Is data in container are downloaded to browser or client immediately or on demand? For example, after binding a container to a table, will data be downloaded immediately or just first “page”?
Once data is downloaded to the browser/client, if there is a data change in container, are all the data downloaded again or only diff is sent to the browser/client?
What is the best practice to propagate the data change to the browser/client? For example, if Browser A updated the data and saved in the back-end, how these change are refreshed to Browser B?
There is one instance of your Application class per user (i.e. per http session). So two users, two instances of the Application class and therefore two instances of all components and containers connected to them.
This depends on the component. A Table and a ComboBox will lazily load only the data they need (i.e. the first page + some extra buffer).
Again, depends on the component. Table will reload its whole cache which is the current page + some extra buffer.
As you are on server side all the time you can use whatever mechanism you want to notify and update the other application instance (be sure to synchronize on the application if you are performing changes in other threads) like JMS (or even shared static variables).
After the application instance has been updated on the server you will need some method to get to changes to Browser B. This can be accomplished by polling in the application in Browser B or by using one of the push add-ons from the directory. See
http://vaadin.com/forum/-/message_boards/view_message/231271 for more info on this.

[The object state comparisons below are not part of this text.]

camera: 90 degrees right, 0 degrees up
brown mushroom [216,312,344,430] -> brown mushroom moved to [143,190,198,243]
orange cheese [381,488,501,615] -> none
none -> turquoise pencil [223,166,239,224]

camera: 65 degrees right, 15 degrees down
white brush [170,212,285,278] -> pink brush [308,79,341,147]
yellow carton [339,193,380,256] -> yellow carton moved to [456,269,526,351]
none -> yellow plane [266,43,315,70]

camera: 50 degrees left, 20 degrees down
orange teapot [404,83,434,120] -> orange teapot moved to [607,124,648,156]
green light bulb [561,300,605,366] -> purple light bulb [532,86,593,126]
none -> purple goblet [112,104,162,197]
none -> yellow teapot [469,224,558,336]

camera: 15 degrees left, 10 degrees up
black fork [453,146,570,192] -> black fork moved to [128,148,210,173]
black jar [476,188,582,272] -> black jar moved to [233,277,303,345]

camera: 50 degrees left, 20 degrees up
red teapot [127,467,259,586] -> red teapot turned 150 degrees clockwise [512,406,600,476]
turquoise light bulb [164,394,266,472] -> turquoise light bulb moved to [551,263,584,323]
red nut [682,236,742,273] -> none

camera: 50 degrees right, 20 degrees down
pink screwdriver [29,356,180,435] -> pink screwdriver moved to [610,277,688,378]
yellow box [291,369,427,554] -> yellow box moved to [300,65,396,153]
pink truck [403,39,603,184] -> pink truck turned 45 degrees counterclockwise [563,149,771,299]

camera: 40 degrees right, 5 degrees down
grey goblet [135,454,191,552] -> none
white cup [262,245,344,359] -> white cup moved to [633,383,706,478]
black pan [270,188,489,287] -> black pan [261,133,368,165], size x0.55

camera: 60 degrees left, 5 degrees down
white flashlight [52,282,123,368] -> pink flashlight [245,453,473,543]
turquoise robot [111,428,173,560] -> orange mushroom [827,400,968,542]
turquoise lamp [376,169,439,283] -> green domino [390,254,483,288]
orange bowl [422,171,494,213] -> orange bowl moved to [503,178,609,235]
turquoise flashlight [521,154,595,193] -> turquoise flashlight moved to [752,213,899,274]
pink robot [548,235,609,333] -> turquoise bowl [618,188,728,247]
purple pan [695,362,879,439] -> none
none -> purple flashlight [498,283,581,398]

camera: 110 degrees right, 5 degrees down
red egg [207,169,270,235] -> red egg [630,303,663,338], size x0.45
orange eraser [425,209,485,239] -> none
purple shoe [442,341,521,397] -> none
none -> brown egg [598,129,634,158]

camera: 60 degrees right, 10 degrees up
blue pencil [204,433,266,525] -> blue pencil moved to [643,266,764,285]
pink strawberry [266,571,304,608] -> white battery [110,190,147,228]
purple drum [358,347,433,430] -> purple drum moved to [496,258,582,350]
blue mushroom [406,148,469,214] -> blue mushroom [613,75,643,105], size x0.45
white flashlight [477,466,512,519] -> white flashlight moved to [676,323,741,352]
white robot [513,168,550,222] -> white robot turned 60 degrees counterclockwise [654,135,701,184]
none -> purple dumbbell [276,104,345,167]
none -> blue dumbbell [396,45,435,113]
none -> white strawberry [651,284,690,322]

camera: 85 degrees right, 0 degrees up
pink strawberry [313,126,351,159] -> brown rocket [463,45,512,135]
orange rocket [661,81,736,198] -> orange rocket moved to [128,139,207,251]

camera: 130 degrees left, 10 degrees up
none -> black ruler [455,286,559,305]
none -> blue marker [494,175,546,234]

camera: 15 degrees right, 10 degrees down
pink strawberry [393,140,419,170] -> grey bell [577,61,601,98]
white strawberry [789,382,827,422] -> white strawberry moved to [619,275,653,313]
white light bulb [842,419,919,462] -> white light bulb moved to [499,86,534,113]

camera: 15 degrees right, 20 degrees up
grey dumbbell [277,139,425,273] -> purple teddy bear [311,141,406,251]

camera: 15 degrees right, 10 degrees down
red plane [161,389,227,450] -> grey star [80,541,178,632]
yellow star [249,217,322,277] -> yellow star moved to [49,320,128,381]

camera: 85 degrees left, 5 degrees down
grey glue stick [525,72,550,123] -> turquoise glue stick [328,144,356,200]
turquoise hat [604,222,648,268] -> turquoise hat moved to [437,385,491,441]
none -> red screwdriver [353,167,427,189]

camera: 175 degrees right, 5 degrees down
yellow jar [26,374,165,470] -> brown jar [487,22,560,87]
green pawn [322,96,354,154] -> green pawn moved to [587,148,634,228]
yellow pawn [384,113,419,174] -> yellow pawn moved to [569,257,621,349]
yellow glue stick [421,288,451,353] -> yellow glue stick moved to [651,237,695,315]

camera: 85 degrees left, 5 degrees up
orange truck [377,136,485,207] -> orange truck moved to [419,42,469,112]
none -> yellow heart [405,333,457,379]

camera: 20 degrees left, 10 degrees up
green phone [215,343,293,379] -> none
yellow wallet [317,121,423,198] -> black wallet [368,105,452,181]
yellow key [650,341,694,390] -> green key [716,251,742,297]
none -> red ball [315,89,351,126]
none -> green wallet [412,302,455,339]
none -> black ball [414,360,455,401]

I have one more follow-up question: can two UI Components share one data container at client/browser? For example, I have two child windows: one with tree and another with table, can both tree and table share one data container so change in the table will reflect in the tree window automatically?
Since data in container is sent to client/browser, in this use case, will one copy of data for both UI Components send to browser or two copies of data, one for each UI Component, send to browser?
While the Container API would permit sharing container instances between multiple UI components, in practice the default implementations don’t - how listener registration is handled by them can lead to memory leaks. In addition, sorting and filtering are done on the container level, which can also cause problems with sharing.
Some container implementations (such as the JPAContainer add-on) split the container and its underlying data provider so that the same database access layers (including caches etc.) can be shared between multiple light-weight container instances. The same pattern could be applied to other containers as well. It should not be complicated in read-only cases, but the more caching etc. there is, the more complex it gets.
Each UI component sends the necessary data to the client independently of any other components - but note that e.g. Table only sends the visible rows and a small buffer around them to make scrolling smoother, and lazily fetches more data from the server.